* _What you are asked to do_
Copy out all of the lines below exactly; the pictures do not belong in the copy.

* _Information provided_
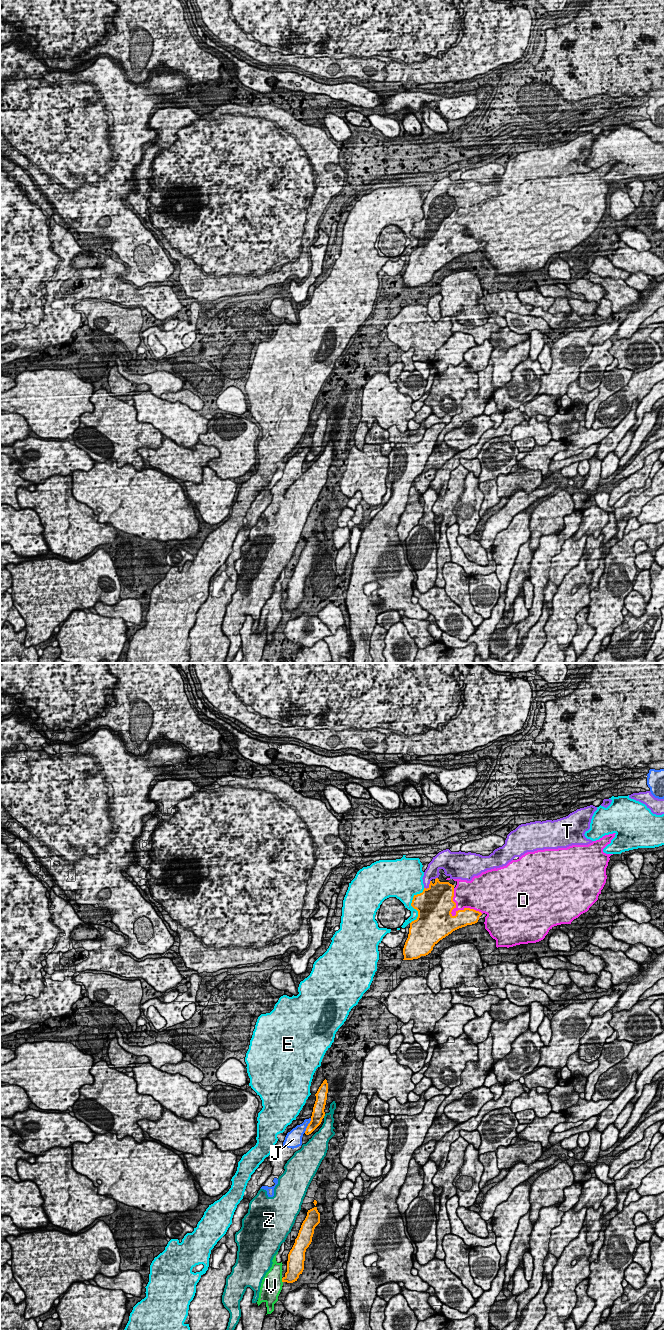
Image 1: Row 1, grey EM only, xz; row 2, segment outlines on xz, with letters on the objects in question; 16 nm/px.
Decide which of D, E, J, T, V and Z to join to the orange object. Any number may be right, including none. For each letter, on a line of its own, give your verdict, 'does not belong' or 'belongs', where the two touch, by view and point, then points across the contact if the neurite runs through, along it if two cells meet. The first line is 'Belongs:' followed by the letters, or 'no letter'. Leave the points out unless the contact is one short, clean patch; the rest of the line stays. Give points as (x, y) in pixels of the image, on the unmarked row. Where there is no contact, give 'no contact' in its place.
Belongs: T
D: does not belong; meets orange in xz at (456, 242)
E: does not belong; meets orange in xz at (411, 233)
J: does not belong; meets orange in xz at (308, 453)
T: belongs; meets orange in xz at (429, 213)
V: does not belong; meets orange in xz at (282, 608)
Z: does not belong; meets orange in xz at (324, 443)

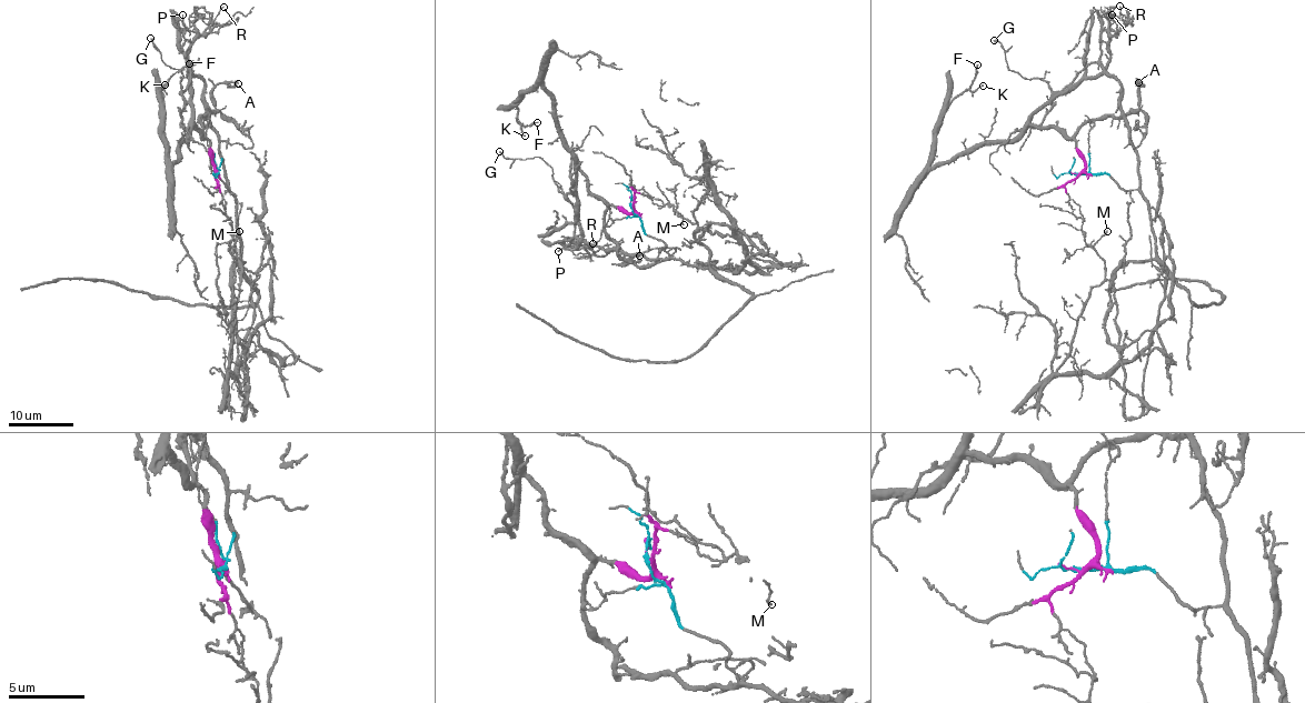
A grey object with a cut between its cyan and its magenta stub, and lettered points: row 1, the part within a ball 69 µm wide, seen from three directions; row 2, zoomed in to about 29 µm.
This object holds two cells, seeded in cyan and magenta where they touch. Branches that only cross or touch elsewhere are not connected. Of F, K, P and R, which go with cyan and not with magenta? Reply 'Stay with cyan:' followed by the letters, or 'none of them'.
Stay with cyan: P, R

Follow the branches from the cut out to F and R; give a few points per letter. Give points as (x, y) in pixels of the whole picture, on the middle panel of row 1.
F: (634, 210), (625, 211), (590, 191), (555, 104), (533, 86), (519, 94), (516, 117), (524, 127), (537, 122)
R: (633, 210), (643, 231), (665, 243), (669, 258), (604, 251), (577, 238), (557, 240), (570, 250), (593, 243)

* _Result_
Image 1: Row 1, grey EM only, xz; row 2, segment outlines on xz, with letters on the objects in question; 16 nm/px.
Decide which of D, E, J, T, V and Z to join to the orange object. Any number may be right, including none. For each letter, on a line of its own, give your verdict, 'does not belong' or 'belongs', where the two touch, by view and point, then points across the contact if the neurite runs through, along it if two cells meet. The first line is 'Belongs:' followed by the letters, or 'no letter'. Leave the points out unless the contact is one short, clean patch; the rest of the line stays. Give points as (x, y) in pixels of the image, on the unmarked row. Where there is no contact, give 'no contact' in its place.
Belongs: T
D: does not belong; meets orange in xz at (456, 242)
E: does not belong; meets orange in xz at (411, 233)
J: does not belong; meets orange in xz at (308, 453)
T: belongs; meets orange in xz at (429, 213)
V: does not belong; meets orange in xz at (282, 608)
Z: does not belong; meets orange in xz at (324, 443)

A grey object with a cut between its cyan and its magenta stub, and lettered points: row 1, the part within a ball 69 µm wide, seen from three directions; row 2, zoomed in to about 29 µm.
This object holds two cells, seeded in cyan and magenta where they touch. Branches that only cross or touch elsewhere are not connected. Of F, K, P and R, which go with cyan and not with magenta? Reply 'Stay with cyan:' followed by the letters, or 'none of them'.
Stay with cyan: P, R

Follow the branches from the cut out to F and R; give a few points per letter. Give points as (x, y) in pixels of the whole picture, on the middle panel of row 1.
F: (634, 210), (625, 211), (590, 191), (555, 104), (533, 86), (519, 94), (516, 117), (524, 127), (537, 122)
R: (633, 210), (643, 231), (665, 243), (669, 258), (604, 251), (577, 238), (557, 240), (570, 250), (593, 243)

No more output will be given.